- _AUFGABENDETAILS_: Welchen Preis nennt der Text zum Sekt-Geschmackstest bitte für den Bio Welschriesling Brut von Szigeti?

- _AUSGANGSTEXT_:
____________________

Sekt im Geschmackstest:
Wir haben Bio-Sekt aus der Steiermark, dem Burgenland und Niederösterreich gekostet
Jurtschitsch
Brut Rosé Zweigelt, Pinot Noir und Sankt Laurent, 12 vol.%, 16,95€, www.jurtschitsch.com
Schönes Candy-Rosa, himbeerig auch im Duft, nicht zu süß, tanzende Ribisel auf der Zunge.
Szigeti
Bio Welschriesling Brut, 12 vol%, 15,90 €, www.szigeti.at
Startet schön druckvoll, riecht nach Schwarzbrotkruste, aber auch streichholzig, und hat appetitanregende Gerbstoffnoten einer Mostbirne.

____________________

- _EINTRÄGE DES DATENSATZES_:
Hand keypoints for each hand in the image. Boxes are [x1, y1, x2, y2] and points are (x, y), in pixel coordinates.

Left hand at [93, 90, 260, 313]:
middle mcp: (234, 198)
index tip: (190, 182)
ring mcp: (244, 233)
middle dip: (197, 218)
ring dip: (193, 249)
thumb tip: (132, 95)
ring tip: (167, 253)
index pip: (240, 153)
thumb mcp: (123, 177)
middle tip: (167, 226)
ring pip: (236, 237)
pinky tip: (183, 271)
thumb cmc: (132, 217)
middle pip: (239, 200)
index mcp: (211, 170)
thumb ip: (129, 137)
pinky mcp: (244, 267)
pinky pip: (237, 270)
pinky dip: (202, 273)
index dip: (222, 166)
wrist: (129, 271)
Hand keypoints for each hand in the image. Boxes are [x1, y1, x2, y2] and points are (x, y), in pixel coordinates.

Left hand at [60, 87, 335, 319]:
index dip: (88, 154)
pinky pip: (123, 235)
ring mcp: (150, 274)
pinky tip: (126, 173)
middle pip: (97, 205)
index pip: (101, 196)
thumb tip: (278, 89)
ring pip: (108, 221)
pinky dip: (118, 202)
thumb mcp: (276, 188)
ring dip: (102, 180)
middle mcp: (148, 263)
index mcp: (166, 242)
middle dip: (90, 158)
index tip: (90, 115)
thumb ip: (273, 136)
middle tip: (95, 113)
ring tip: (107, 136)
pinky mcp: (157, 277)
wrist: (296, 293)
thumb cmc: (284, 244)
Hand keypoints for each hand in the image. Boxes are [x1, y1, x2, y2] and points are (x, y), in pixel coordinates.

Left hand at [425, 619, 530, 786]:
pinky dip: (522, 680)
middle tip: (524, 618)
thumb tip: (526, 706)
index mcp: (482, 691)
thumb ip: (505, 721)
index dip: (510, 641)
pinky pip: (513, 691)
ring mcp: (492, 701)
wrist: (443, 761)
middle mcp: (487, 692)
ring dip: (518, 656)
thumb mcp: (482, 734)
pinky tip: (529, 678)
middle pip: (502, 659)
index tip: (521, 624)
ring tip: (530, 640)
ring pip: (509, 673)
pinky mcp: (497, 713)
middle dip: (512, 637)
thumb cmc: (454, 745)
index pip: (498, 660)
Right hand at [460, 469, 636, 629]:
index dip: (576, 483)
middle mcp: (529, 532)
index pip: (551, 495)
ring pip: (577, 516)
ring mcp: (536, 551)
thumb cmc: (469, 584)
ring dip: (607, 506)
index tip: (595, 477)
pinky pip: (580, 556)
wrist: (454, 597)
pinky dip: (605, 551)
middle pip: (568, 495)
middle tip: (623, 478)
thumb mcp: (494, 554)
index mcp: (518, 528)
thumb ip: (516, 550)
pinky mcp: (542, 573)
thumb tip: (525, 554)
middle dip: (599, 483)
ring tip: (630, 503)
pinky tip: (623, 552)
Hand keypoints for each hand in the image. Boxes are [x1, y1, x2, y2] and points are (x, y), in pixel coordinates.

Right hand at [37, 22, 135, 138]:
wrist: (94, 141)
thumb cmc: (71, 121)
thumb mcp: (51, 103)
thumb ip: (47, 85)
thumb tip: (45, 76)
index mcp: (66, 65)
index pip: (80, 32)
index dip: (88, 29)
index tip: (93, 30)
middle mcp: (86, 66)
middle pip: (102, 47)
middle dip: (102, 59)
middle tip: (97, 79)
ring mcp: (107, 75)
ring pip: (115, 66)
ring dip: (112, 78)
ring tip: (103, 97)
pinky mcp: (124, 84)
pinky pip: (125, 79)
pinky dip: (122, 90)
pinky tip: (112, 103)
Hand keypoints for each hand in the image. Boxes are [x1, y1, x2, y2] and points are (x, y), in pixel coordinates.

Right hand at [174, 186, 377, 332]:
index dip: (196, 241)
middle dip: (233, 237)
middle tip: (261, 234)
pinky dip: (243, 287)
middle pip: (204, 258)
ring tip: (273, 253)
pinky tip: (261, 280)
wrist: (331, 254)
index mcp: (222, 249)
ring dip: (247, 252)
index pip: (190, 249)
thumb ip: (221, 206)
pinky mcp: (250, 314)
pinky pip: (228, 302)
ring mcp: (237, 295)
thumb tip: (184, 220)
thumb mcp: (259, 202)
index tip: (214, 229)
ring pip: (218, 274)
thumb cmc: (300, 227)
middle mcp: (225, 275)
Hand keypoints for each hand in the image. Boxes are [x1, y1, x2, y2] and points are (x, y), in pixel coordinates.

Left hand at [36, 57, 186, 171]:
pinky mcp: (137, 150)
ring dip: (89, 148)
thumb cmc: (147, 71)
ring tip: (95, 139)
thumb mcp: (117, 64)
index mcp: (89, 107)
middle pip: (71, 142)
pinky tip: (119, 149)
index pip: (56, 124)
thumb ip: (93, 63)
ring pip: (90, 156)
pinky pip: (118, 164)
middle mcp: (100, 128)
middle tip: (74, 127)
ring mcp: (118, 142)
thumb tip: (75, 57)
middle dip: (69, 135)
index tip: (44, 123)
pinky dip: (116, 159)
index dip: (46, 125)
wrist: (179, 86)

____________________

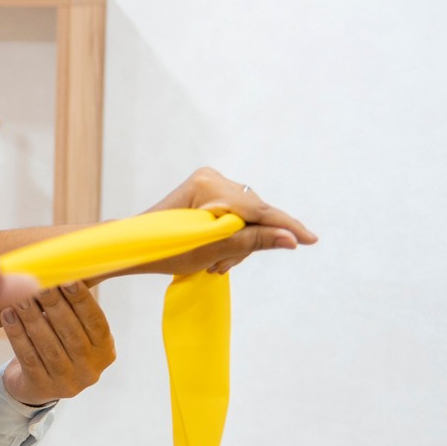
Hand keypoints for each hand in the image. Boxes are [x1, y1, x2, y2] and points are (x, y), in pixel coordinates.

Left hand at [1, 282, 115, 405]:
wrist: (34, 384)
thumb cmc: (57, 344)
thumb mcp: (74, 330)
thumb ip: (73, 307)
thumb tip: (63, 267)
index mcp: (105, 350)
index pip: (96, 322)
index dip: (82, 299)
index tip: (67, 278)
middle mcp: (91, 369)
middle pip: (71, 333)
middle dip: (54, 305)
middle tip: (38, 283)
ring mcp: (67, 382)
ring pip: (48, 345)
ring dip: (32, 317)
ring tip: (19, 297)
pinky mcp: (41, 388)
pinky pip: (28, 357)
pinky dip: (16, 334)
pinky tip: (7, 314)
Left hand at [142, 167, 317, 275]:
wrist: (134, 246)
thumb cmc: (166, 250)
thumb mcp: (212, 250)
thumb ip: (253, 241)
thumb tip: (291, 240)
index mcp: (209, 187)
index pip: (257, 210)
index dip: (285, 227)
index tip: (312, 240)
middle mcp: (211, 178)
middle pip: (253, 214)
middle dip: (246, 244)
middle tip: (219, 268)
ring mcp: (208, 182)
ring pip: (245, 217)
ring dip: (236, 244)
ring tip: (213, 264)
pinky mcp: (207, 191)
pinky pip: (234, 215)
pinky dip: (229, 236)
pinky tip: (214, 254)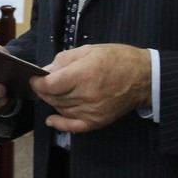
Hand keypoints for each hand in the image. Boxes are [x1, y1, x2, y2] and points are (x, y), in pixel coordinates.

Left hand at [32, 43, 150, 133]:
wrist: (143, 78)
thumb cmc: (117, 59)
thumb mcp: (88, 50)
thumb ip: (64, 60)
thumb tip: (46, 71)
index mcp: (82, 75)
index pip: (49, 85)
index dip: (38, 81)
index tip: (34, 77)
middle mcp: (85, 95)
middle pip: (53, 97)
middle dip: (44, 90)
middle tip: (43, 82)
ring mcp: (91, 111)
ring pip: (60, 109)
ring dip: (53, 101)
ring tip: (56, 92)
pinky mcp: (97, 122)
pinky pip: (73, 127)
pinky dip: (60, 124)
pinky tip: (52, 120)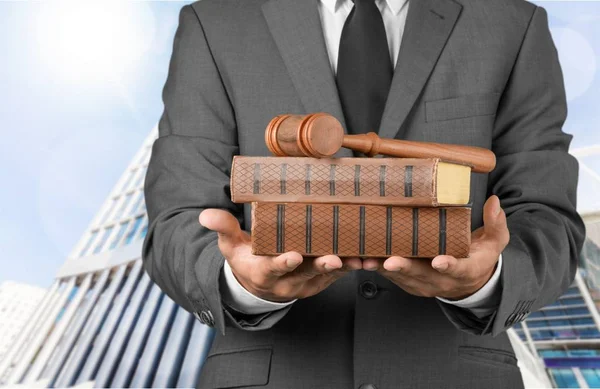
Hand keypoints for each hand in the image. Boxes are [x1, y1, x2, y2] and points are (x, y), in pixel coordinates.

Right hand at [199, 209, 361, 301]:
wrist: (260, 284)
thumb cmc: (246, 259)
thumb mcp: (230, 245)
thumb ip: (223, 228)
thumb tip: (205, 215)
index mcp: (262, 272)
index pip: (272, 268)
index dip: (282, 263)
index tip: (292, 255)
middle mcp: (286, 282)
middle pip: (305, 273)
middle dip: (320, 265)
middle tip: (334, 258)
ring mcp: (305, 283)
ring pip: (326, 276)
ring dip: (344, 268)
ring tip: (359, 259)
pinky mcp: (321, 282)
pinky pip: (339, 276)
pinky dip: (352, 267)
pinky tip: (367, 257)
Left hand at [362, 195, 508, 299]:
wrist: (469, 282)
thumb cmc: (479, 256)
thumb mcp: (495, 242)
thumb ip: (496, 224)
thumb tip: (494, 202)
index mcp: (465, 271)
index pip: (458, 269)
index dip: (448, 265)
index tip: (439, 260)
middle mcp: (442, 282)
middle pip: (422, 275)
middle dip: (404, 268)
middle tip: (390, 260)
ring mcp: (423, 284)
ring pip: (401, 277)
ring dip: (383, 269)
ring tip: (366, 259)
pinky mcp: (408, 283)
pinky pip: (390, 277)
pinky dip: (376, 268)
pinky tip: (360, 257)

____________________

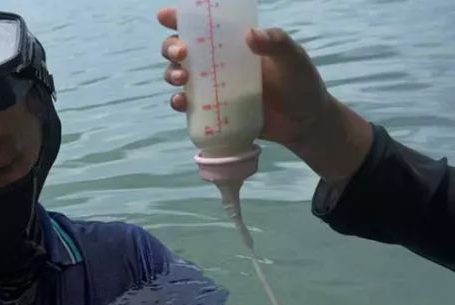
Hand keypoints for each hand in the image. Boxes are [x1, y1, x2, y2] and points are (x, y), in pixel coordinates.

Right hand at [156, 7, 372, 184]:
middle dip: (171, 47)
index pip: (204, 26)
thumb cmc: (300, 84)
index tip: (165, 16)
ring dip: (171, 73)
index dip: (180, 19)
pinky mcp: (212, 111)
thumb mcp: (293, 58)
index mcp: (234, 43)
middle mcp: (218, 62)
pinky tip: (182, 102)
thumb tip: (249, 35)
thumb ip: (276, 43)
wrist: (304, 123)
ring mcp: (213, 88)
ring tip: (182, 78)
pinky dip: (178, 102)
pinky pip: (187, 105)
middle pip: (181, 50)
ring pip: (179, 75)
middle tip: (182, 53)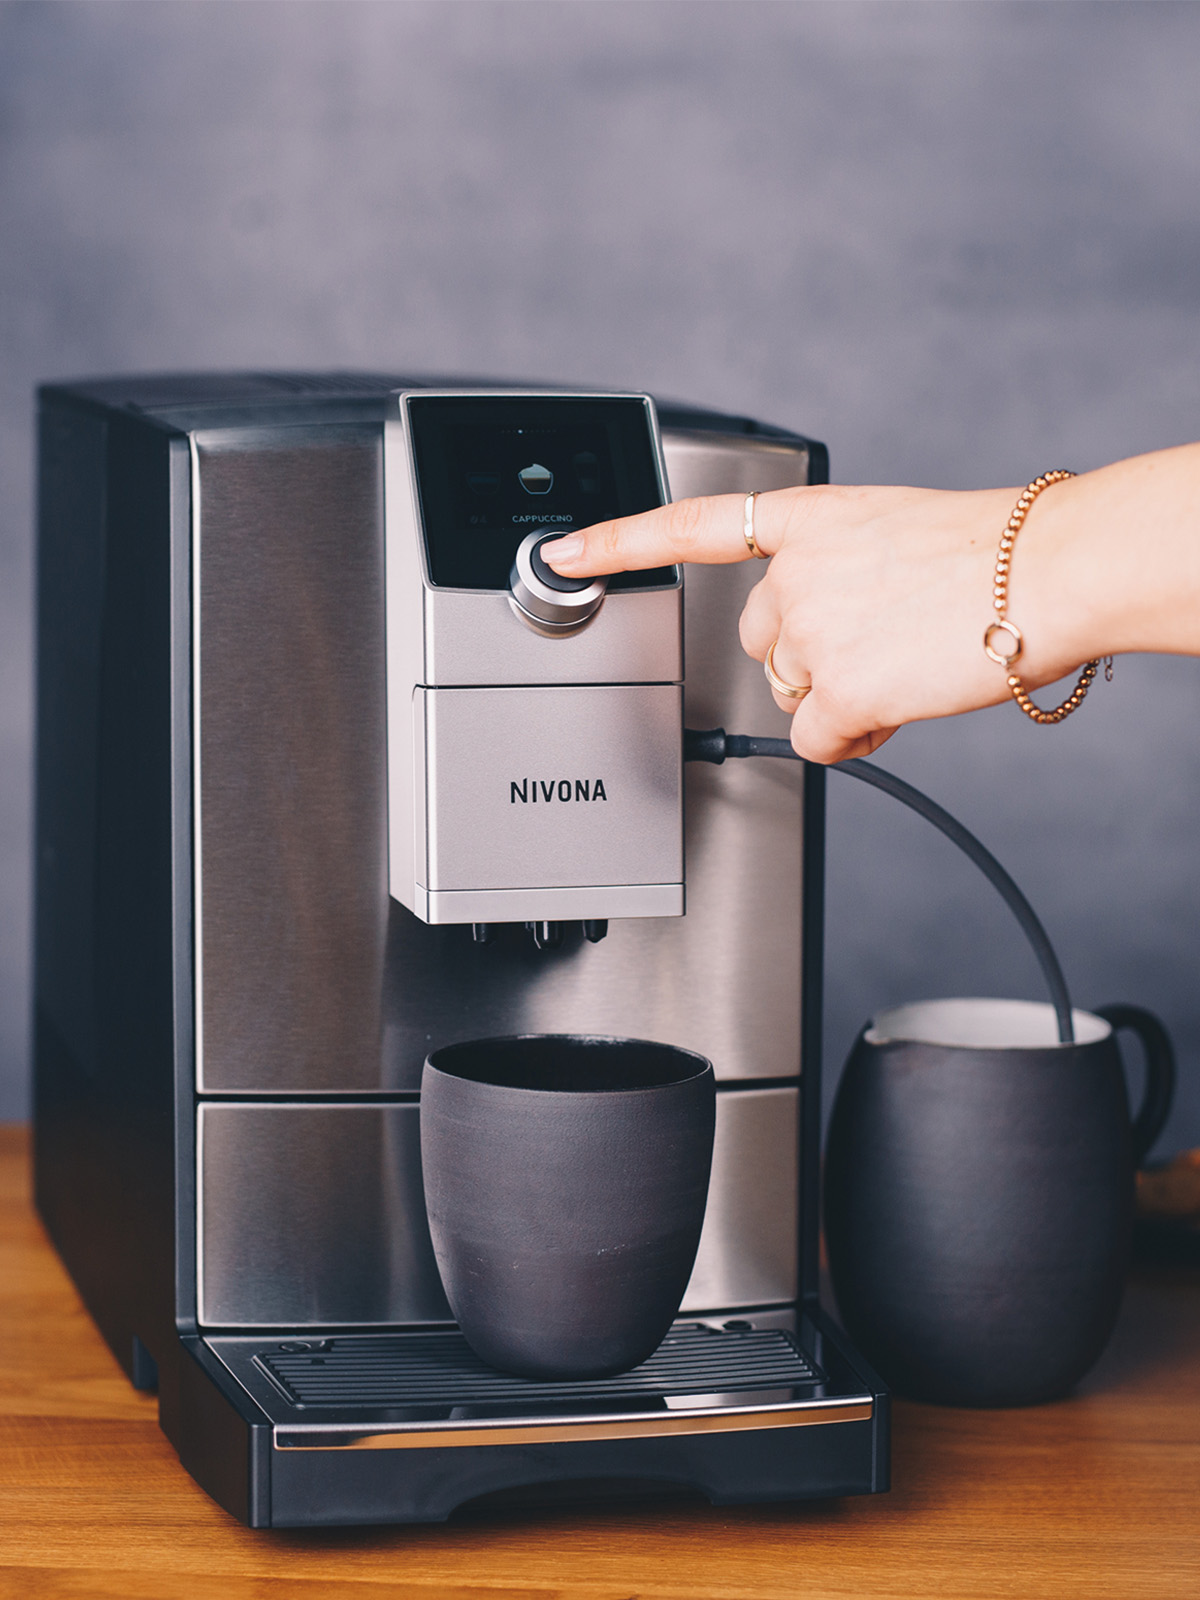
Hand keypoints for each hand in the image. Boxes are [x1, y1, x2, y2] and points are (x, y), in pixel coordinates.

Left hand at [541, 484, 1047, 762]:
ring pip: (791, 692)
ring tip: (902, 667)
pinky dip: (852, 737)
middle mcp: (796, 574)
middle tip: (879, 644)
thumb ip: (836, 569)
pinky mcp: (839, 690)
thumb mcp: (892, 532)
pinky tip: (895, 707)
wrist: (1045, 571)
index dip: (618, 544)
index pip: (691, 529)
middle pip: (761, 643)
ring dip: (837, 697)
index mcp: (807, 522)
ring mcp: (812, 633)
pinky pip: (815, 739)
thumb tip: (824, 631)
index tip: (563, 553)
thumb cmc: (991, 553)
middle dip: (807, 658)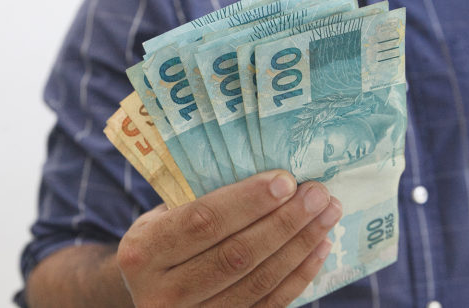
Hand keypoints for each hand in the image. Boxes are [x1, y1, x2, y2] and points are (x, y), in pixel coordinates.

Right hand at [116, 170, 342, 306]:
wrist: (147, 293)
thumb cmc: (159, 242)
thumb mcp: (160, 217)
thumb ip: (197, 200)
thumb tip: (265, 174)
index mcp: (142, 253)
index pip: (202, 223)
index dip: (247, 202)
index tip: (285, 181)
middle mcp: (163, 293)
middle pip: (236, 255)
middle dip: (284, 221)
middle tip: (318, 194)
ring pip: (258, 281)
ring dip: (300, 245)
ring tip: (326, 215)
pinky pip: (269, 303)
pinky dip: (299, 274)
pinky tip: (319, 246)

____________________

- _GELÖSTE AUFGABE_: 15,90 €